• [Entries provided]:
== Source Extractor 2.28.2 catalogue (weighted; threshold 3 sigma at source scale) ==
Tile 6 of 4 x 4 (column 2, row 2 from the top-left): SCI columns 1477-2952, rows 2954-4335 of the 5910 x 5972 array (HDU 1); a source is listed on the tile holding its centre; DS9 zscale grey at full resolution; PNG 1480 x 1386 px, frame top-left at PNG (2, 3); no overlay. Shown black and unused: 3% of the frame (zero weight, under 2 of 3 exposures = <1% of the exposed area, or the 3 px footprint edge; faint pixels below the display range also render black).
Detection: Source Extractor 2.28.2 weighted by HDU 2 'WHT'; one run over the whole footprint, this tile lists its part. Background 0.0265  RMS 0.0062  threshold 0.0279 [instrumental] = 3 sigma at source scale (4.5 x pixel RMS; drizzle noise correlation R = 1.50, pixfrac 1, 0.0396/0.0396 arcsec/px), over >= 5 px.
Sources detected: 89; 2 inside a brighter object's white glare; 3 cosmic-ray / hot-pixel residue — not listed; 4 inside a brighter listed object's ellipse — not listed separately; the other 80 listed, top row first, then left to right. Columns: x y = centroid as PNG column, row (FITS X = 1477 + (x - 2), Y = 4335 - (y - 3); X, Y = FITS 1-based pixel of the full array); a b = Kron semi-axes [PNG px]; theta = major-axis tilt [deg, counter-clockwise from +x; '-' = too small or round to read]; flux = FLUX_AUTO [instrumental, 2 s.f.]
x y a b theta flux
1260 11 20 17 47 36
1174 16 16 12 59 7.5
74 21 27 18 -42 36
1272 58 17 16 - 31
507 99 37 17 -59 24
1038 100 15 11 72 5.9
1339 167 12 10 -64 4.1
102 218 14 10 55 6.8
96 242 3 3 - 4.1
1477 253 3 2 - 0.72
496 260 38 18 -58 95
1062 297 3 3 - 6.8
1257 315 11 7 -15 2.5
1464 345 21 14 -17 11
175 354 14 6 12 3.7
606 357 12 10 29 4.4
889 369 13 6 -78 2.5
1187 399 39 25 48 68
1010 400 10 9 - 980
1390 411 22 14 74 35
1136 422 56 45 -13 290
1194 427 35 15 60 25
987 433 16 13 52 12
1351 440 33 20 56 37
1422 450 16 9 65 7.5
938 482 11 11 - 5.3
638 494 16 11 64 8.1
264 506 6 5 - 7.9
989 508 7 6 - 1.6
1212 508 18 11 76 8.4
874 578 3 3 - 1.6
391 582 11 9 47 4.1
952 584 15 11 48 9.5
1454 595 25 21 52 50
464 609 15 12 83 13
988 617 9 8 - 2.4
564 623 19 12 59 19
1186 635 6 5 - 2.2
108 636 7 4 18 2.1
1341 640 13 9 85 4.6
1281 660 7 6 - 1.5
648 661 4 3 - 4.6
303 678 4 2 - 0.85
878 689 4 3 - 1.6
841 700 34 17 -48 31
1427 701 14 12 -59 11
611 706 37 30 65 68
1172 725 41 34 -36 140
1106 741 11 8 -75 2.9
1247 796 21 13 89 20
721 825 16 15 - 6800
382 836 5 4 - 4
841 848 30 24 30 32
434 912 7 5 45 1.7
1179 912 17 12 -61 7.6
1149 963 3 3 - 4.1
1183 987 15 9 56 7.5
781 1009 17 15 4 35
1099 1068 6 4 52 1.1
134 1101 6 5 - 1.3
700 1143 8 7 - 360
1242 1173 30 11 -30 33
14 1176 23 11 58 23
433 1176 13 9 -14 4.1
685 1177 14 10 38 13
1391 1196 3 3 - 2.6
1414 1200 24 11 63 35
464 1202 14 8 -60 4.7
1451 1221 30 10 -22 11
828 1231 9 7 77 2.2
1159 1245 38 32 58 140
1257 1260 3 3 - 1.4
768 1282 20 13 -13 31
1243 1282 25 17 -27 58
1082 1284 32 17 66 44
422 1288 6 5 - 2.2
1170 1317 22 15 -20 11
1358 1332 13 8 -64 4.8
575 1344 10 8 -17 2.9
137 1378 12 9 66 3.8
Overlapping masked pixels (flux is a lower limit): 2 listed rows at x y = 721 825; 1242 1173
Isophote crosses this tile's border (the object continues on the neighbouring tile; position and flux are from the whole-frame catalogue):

• [Given exercise]: Copy out everything in the material above, from its first line down through the line containing "Tile 6 of 4".

• [Solution for this exercise]:
== Source Extractor 2.28.2 catalogue (weighted; threshold 3 sigma at source scale) ==
Tile 6 of 4 x 4 (column 2, row 2 from the top-left): SCI columns 1477-2952, rows 2954-4335 of the 5910 x 5972 array (HDU 1); a source is listed on the tile holding its centre; DS9 zscale grey at full resolution; PNG 1480 x 1386 px, frame top-left at PNG (2, 3); no overlay. Shown black and unused: 3% of the frame (zero weight, under 2 of 3 exposures = <1% of the exposed area, or the 3 px footprint edge; faint pixels below the display range also render black).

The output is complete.